= Qiu Shi Science and Technology Prize =

The Qiu Shi Prizes (求是奖 (求是獎)) are awarded on an annual basis in recognition of advances in science and technology. The Qiu Shi Science and Technology Foundation was established by Cha Chi Ming (查濟民) (1914–2007) in 1994 in Hong Kong, with the intention of promoting science and technology research in China, and to encourage and reward successful Chinese scientists and scholars. Prizes are awarded each year Prize categories include Physics, Chemistry, Physiology or Medicine, Mathematics or Information Technology.

Qiu Shi (求是 (Qiúshì); pronounced ch-OO/sh-ER) means "seeking truth". The Qiu Shi Foundation was named after Qiu Shi Academy (求是书院) in Hangzhou, which was subsequently renamed Zhejiang University (浙江大学). Qiu Shi Science and Technology Foundation is not related to the Qiushi journal, the political theory periodical.

== Founder/Foundation ==
Cha Chi-ming, GBM, JP, was born in 1914, in Haining County, Jiaxing, Zhejiang province. He studied textile technology and graduated from Zhejiang University in 1931. Cha built a multinational textile conglomerate. He was the chairman of CDW International Limited, The Mingly Corporation Limited and Hong Kong Resort International Limited. With his family, he donated US$20 million in 1994 to establish the award.

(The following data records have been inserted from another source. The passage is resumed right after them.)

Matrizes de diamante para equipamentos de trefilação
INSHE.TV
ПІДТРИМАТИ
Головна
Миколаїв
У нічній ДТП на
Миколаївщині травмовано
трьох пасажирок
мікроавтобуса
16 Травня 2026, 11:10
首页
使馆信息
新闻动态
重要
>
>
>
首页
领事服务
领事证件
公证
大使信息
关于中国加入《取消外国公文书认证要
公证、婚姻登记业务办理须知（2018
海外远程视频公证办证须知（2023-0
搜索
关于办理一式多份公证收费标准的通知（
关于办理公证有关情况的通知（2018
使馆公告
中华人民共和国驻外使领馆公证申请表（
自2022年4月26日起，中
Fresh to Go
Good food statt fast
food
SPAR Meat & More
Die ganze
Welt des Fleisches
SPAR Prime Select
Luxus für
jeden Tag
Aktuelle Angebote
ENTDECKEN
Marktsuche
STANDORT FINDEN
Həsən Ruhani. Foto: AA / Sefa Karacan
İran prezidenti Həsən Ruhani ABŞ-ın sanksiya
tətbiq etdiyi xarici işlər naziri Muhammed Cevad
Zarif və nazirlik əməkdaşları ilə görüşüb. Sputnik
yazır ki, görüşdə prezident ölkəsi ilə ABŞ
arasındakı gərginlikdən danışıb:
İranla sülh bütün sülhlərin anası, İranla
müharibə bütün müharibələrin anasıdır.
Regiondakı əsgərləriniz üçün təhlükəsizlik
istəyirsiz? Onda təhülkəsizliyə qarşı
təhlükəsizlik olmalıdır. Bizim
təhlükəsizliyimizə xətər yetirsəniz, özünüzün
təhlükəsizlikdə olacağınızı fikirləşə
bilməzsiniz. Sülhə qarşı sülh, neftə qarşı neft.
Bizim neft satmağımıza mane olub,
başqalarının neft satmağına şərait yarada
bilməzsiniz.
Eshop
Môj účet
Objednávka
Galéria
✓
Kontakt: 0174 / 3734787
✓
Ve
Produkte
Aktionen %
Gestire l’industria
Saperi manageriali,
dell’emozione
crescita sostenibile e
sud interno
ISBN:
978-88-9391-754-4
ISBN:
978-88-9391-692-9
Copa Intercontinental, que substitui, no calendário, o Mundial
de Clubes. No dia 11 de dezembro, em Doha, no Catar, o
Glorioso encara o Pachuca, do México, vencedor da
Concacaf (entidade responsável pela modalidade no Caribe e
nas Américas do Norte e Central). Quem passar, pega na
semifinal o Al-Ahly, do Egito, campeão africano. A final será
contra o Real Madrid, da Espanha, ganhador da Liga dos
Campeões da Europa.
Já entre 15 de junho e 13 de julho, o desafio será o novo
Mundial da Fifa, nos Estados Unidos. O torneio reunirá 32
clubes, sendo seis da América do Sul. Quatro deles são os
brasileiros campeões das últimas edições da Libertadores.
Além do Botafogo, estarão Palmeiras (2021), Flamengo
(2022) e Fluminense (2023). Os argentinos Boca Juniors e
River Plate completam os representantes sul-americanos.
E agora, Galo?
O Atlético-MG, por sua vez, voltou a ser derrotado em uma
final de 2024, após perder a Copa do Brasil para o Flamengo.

== The Qiu Shi Advisory Board ==
Members:

Chen Ning Yang (a Nobel laureate in physics),
Zhou Guangzhao (physicist, and honorary chairman of China Association for Science and Technology),
Yuan T. Lee (a Nobel laureate in chemistry),
Yuet Wai Kan (genetic researcher),
David Ho (physician and innovator of the "cocktail" therapy for HIV),
Andrew Yao (computer scientist and the first Asian A.M. Turing Award recipient).